Pernyataan yang sama juga disampaikan oleh ahli reproduksi dan bayi tabung dr Hasto Wardoyo SP.OG. Dia menegaskan, mustahil seorang wanita bisa hamil di kolam renang hanya karena hanya karena seorang pria mengeluarkan sperma dalam satu kolam renang. Dia juga mengatakan informasi yang disampaikan oleh Sitti merupakan hal yang bersifat sesat dan menyesatkan.

Kepala BKKBN ini menilai, sperma akan segera mati dan tak bisa bergerak aktif kalau tak berada di medianya. "Air bukan media bagi sperma dan dalam beberapa menit akan mati dan tidak available lagi," ungkap Hasto kepada wartawan saat dihubungi, Minggu, 23 Februari.

Ilustrasi (Pixabay)

Permintaan maaf Sitti tak didengar warganet. Warganet malah bikin tagar #PecatSittiHikmawaty di media sosial Twitter. Mereka ingin Sitti dipecat dari jabatannya.

Soal desakan pemecatan untuk Sitti, Wakil Ketua Komisi VIII DPR RI Ace Hasan Syadzily menerangkan, tak bisa langsung dilakukan. Sebab, ada mekanisme dan aturan yang mesti dijalankan.

"Soal pemberhentian tentu harus dikembalikan kepada perundang-undangan yang berlaku," ungkap Ace kepada VOI lewat pesan singkat, Senin, 24 Februari.

Selain itu, Ace juga prihatin soal pengetahuan yang dimiliki oleh Sitti. Pernyataan Sitti bisa dinilai sebagai ketidakpahamannya terhadap alat reproduksi.

Pernyataan yang keluar dari mulut Sitti ini, dinilai Direktur Eksekutif Voxpol Center Research and Consulting, Pangi Syarwi Chaniago sebagai bentuk pejabat yang gampang termakan hoaks. Pejabat yang seperti ini, biasanya malas mengecek kembali informasi yang diterima sebelum menyampaikan kembali kepada publik.

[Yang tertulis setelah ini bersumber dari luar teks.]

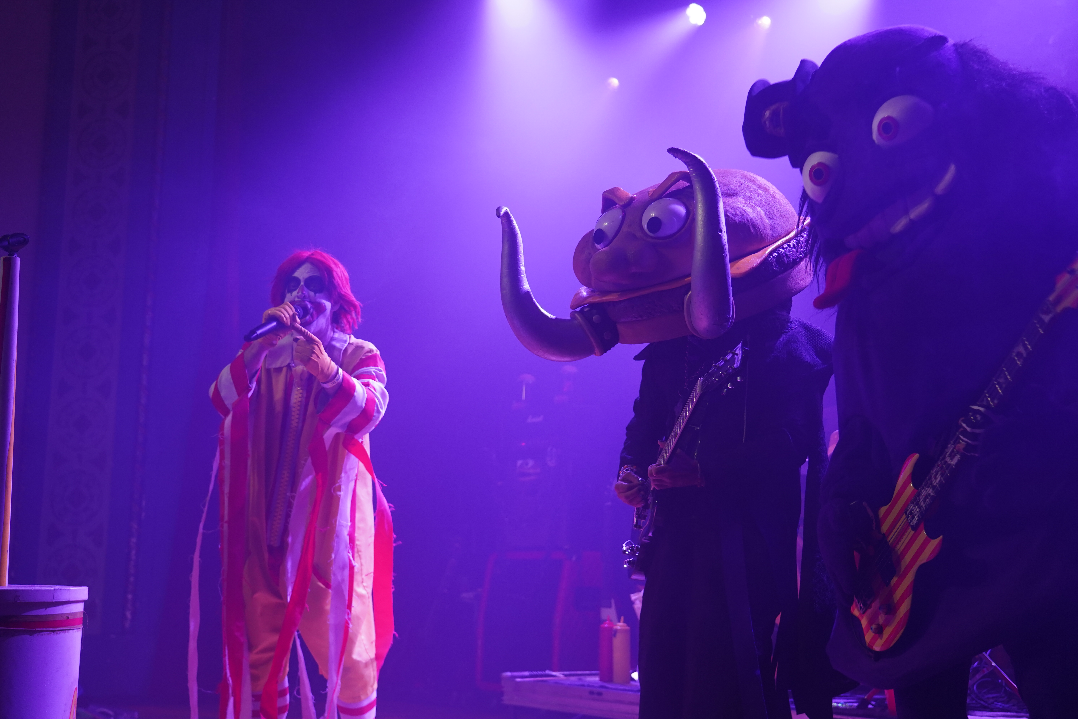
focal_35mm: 46
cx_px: 539
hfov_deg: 42.7
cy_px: 360
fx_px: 1377
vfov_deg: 29.2
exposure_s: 1/160
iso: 1250
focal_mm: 46
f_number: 4
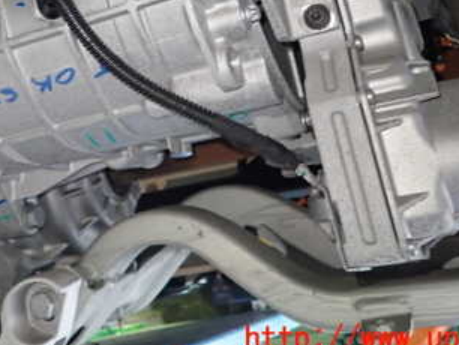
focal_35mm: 49
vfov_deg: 28.3
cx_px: 134
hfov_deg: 38.2
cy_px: 21
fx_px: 650
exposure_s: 1/30
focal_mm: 4.5
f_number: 2
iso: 500
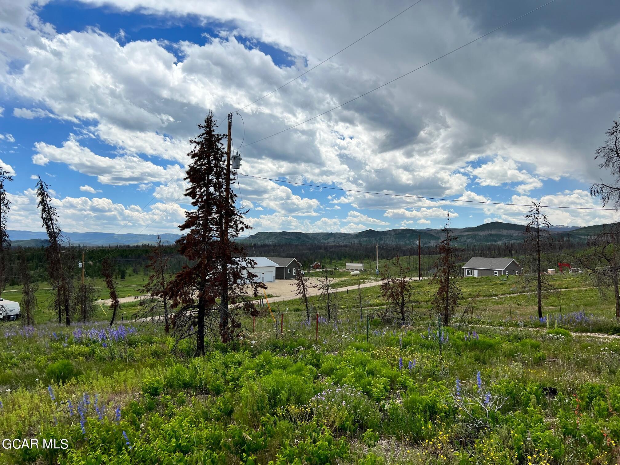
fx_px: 466
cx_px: 310
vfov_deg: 53.1
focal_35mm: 26
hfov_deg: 67.3
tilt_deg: +1.3
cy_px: 232
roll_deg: -0.4
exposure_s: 1/6579
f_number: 1.5
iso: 50
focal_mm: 5.7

"Pejabat kita juga mudah termakan isu hoaks. Mereka sama saja dengan yang tidak berpendidikan dan ini masalah kita semua, tanpa cross check apabila mau berkomentar atau berbicara, mungkin bisa saja karena elite pejabat kita malas membaca jadi salah satu penyebabnya," kata Pangi ketika dihubungi.

Selain itu, Pangi menilai pejabat saat ini, kecenderungannya tak punya beban ketika salah menyebarkan informasi dan menganggap permintaan maaf kepada publik saja sudah cukup. Buktinya, Sitti hanya meminta maaf lewat keterangan tertulis.

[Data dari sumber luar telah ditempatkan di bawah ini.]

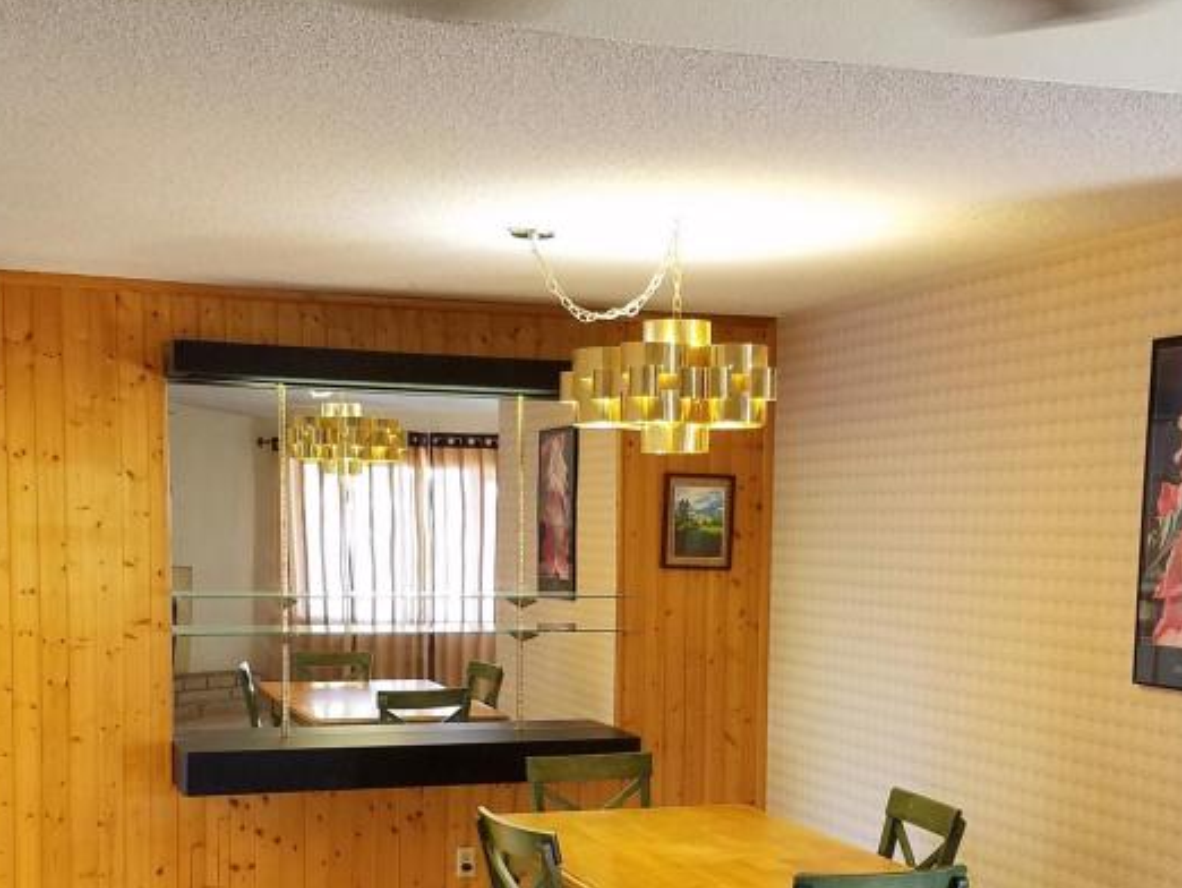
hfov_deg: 37.5
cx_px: 623
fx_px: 1742
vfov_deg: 28.3
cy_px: 637
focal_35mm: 51
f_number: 1.7
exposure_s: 1/24
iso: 160
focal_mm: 4.2
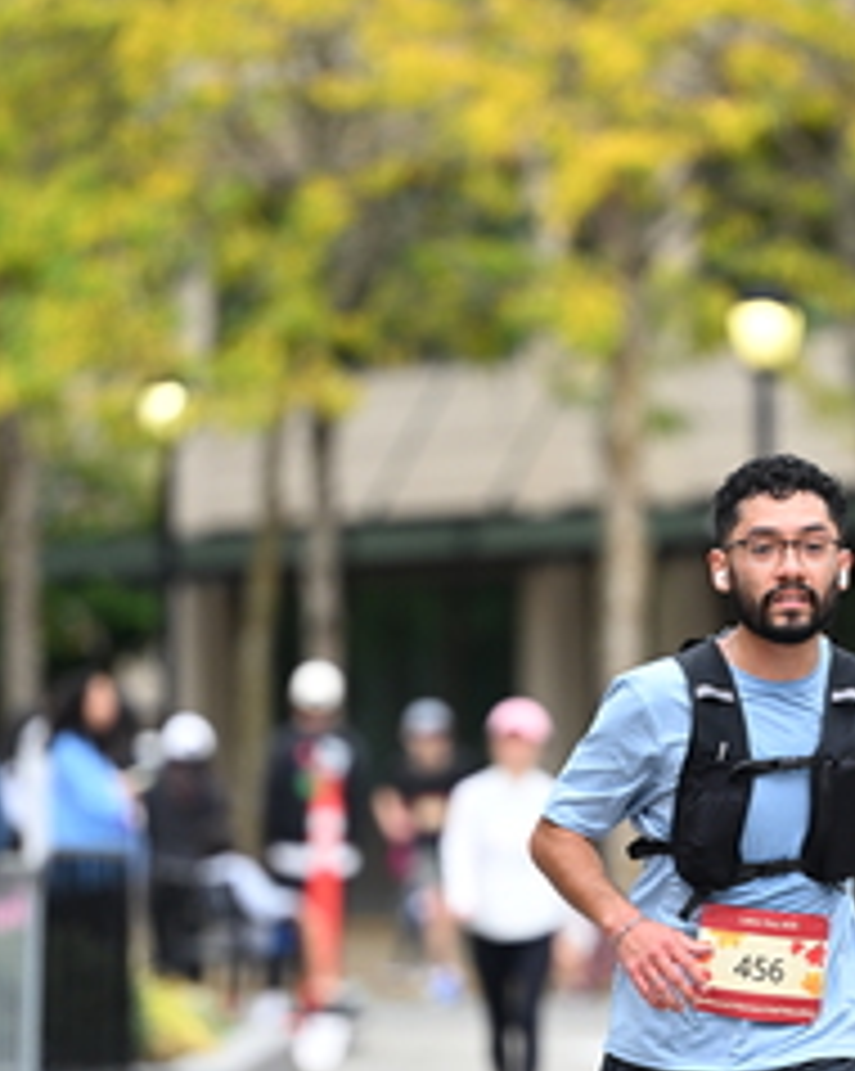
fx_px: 11687
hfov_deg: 4.2
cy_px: 698
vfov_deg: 5.2
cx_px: 682
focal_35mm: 369
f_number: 2.8
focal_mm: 170
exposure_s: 1/1600
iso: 640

Karenanya, Pangi mengingatkan Presiden Joko Widodo menertibkan pejabat publik dan menterinya agar kejadian semacam ini tak perlu lagi terjadi. Sebab, semakin sering pejabat publik menyampaikan informasi yang sembarangan akan menimbulkan ketidakpercayaan.

"Jangan buat kegaduhan dan polemik dong yang membuat distrust terhadap pejabat pemerintah dan elite. Sudahi yang berkomentar memantik polemik, pro kontra dan kegaduhan yang membuat panggung opini publik menjadi bising," tutupnya.